For years, I thought that this would be the highlight of homeschooling-- that nothing would touch the excitement of those first baby steps into the academic world.
I was wrong.
For all of its pressures, for all of its outside expectations, homeschooling high school is where it's at.
Like most of us, I felt a lump in my throat as I contemplated tackling upper level subjects with my kids. I really wasn't sure how to reconcile the high school education I had had with the one I dreamed of for my children. I was daunted by the prospect of "missing something." Could I really teach physics after all? And the idea of somehow inadvertently costing my child his or her future career through my own mistake or miscalculation, well ... let's just say I lost sleep over the idea more than once.
What we've found, however, has been that those fears have faded into the background and been replaced by a rhythm of learning, growing, and relating that I never expected.
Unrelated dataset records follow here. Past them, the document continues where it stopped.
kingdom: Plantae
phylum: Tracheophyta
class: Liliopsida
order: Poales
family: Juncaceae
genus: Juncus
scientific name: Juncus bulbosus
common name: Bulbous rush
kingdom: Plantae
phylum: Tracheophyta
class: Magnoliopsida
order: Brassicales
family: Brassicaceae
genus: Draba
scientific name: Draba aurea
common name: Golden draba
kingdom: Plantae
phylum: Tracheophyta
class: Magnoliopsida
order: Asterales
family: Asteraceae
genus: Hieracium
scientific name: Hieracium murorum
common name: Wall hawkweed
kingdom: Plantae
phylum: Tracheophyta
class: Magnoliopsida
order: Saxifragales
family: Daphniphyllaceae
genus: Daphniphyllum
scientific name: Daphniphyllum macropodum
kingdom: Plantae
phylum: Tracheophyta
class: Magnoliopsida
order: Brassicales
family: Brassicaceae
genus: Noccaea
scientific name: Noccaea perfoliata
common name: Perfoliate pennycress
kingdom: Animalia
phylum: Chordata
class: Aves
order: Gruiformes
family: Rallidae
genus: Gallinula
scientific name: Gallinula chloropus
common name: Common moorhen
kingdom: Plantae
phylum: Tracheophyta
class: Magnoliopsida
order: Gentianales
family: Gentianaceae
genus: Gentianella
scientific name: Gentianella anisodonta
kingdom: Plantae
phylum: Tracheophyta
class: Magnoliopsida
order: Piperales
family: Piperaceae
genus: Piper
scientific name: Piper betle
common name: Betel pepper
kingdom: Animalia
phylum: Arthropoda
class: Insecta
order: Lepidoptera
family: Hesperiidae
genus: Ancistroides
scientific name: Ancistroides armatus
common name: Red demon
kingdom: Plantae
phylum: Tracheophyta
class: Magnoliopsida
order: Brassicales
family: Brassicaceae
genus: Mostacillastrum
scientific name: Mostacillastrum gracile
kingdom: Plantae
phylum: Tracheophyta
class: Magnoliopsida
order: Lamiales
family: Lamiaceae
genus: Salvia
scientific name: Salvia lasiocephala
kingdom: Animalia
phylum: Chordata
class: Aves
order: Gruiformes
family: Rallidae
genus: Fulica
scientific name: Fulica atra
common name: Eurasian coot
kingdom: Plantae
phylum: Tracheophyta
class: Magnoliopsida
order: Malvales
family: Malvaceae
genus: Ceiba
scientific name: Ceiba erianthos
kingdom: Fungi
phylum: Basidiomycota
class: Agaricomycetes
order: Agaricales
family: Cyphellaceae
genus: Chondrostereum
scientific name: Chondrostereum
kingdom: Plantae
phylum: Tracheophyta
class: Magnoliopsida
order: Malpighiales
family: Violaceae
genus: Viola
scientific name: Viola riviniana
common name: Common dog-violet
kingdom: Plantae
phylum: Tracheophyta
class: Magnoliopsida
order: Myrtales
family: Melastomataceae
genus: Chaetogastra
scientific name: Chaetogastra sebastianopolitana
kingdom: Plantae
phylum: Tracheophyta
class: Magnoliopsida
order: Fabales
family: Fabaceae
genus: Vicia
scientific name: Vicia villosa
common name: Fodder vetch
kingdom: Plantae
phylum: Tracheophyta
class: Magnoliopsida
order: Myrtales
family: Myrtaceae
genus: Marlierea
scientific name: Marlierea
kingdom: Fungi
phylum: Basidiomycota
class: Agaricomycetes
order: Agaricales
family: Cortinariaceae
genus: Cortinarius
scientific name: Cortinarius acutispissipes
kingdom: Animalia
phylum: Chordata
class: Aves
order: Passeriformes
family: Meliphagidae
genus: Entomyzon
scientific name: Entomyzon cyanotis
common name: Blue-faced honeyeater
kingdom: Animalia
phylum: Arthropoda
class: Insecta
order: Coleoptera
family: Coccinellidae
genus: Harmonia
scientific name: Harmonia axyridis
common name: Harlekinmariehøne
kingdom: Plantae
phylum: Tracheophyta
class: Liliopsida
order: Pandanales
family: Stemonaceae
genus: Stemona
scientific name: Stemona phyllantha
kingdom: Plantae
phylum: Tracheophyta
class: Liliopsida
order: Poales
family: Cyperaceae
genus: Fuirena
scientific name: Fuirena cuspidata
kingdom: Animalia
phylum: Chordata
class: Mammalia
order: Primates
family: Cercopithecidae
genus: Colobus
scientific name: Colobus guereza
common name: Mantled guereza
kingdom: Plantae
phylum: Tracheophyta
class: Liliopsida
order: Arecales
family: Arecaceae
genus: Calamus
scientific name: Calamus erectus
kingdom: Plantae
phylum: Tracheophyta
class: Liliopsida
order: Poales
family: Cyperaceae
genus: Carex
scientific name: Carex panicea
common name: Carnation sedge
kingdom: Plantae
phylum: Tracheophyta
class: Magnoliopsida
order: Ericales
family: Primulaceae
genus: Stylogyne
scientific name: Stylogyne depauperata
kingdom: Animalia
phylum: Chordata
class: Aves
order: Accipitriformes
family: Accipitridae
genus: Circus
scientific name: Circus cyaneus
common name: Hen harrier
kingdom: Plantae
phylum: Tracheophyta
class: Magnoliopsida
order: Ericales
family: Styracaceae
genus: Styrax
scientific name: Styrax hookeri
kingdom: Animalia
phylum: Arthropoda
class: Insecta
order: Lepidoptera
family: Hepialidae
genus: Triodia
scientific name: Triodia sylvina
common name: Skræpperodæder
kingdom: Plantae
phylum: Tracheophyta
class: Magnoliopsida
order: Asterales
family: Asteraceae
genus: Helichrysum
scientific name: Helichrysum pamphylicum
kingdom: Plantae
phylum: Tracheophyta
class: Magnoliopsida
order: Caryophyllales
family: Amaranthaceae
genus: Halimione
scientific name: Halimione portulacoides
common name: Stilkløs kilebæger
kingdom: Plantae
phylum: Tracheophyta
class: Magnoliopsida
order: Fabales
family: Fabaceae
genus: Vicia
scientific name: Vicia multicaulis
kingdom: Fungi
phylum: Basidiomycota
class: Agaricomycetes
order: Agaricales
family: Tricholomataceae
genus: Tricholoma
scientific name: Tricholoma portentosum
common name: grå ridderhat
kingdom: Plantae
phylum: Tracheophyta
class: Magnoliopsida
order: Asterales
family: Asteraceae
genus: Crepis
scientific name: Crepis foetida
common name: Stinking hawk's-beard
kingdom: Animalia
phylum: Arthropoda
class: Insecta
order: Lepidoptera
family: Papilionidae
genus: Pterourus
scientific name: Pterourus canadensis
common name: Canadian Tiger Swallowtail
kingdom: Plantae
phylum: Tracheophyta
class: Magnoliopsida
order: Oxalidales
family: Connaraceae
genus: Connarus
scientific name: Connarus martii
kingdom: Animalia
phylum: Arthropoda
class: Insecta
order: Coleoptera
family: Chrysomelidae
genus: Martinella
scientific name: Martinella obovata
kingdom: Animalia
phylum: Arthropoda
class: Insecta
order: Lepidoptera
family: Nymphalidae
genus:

Halfway through her tenth grade year, Jo has matured into a young lady who largely owns her education, who sets goals, and who seeks out the knowledge she needs when she needs it. No, not everything catches her fancy (the required state history component of her credits is boring her to tears), but she shrugs it off and counts it as a necessary evil as she budgets her time for the things that do matter to her: music theory, reading another book from the selections relating to our current history study, French, poring over the prerequisite materials for the doula class she'll be taking this fall.
Her enthusiasm for learning is contagious, and the depth at which material is studied at this level is, to be honest, so much more fulfilling for the homeschool mom presenting it or even just walking alongside. For example, this year Jo has been tackling a course in American Literature that I wrote for her. Finally! I am introducing my daughter to Scout and Boo, to Huck, to Hester. We are laughing about James Fenimore Cooper's schoolboy antics, mourning Poe's sad family connections, and wishing Hemingway had never picked up the shotgun. Together.
This, I've decided, is the second phase of amazing in homeschooling. Just as poignant as reading lessons, just as satisfying as sweet Bible stories with felt camels and stones, just as beautiful as the tearful goodbye we bade Charlotte as Wilbur left the fair. I am forever grateful that we have this time together to dig deep and talk. I didn't see the blessing of this season coming, but here it is, and I, for one, am happy to embrace it.